Late autumn feels like the right season for speaking of dark and ambivalent creatures. During the summer months, we studied various sources on Russian household spirits, and we are currently trying to assemble them into a series of several episodes, for they can’t fit into a single one.
But before we let you sink your teeth into the stories themselves, it seems prudent to clarify some details.
If you Google ‘Russian folklore’, or, heavens forbid, ‘Russian mythology’, you might come across some genuinely colourful things, like old Russian gods, supposed Aryan origins of Russian people, or even old Slavic runes. If you come across any ‘true hierarchy of Russian gods’, RUN: there are no credible sources that could provide that kind of information. There are no Slavic runes that we know of. The ones you could come across are most likely neo-nazi symbols at best. Most sources that claim to know of higher mythology of ye Olde Russia are about as anthropologically credible as Anne Rice writing about Kievan Rus’.
It’s important to know that there’s practically no higher mythos to speak of: a thousand years of Christianity decimated the gods we could have had. The oral tradition that we have recordings of, though, appears mutated enough to be fascinating.
In Russian, there are three similar-sounding terms: bylina (былина), byvalschina (бывальщина), and bylitchka (быличка). Bylina is usually a long epic about a heroic deed that happened in the days of yore. Byvalschina (or simply byl’) is a legend that is supposed to be a retelling of a true story, but the one telling it wasn’t present for what happened. Bylitchka, though, is what we live and breathe: it’s basically a classic creepypasta. There are common characters, a code of conduct one must follow, and the honest-to-God-no-shit-there-I-was quality.
Bylitchkas vary depending on the region and the historical period of their recording. Some of them have to be practically translated from dialects or older variants of Russian into contemporary Russian. Some of them are quite peculiar in regards to their relation to Christianity.

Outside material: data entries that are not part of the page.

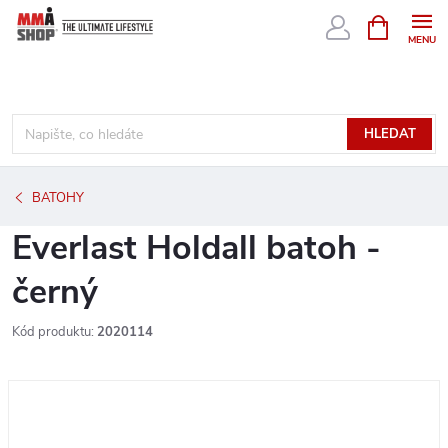
Přejít
NÁKUPNÍ
KOŠÍK
na
obsah
HLEDAT
BATOHY
Everlast Holdall batoh -
černý
Kód produktu:
2020114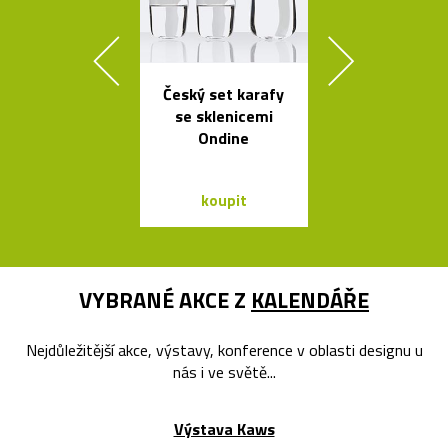
Český set karafy
Legendární r
se sklenicemi
stolní lampi
Ondine
Dalú
koupit
koupit
VYBRANÉ AKCE Z
KALENDÁŘE
Nejdůležitější akce, výstavy, konference v oblasti designu u
nás i ve světě...
Výstava Kaws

To give you a taste of what we mean (excuse our Bible verse) — the second of the Ten Commandments says,
Thou shalt not make unto thee any graven image, or any likeness of any thing that is in heaven above, or that is in the earth beneath, or that is in the water under the earth. Thou shalt not bow down thyself to them nor serve them.

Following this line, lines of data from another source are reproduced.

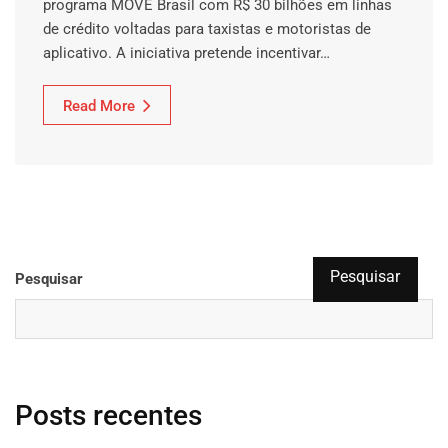
programa MOVE Brasil com R$ 30 bilhões em linhas
de crédito voltadas para taxistas e motoristas de
aplicativo. A iniciativa pretende incentivar…
Read More
Pesquisar
Pesquisar
Posts recentes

Meanwhile, it’s quite common for Russians to believe that certain icons have their own power and even range. The image of the Holy Mary painted in Kazan’ has very different properties to the same icon painted in Vladimir, and all the copies of said icons are believed to inherit their specific powers. And yes, it applies to digital copies as well.
Here’s an example of an actual bylitchka, and we suggest that you try to guess the year it was recorded in.
Once upon a time an elder got fed up with living all by himself. He went in his yard and said, “O father of the yard, o mother of the house, show yourself, it’s pretty boring here!”
He got back to the house and lay down on the bed. Right when he did lay down and had a smoke, the door suddenly opened. There stood a woman, long hair without braids, long shirt without a belt. She came up to him and said, “Move over, I am wet and cold.” He moved over. She said, “Come, put out the light.” But as he tried to do that, she was gone and never returned.
This story was recorded in Novgorod region in 1986. Let this sink in.
Whatever went bump in the night in the olden years apparently never went away.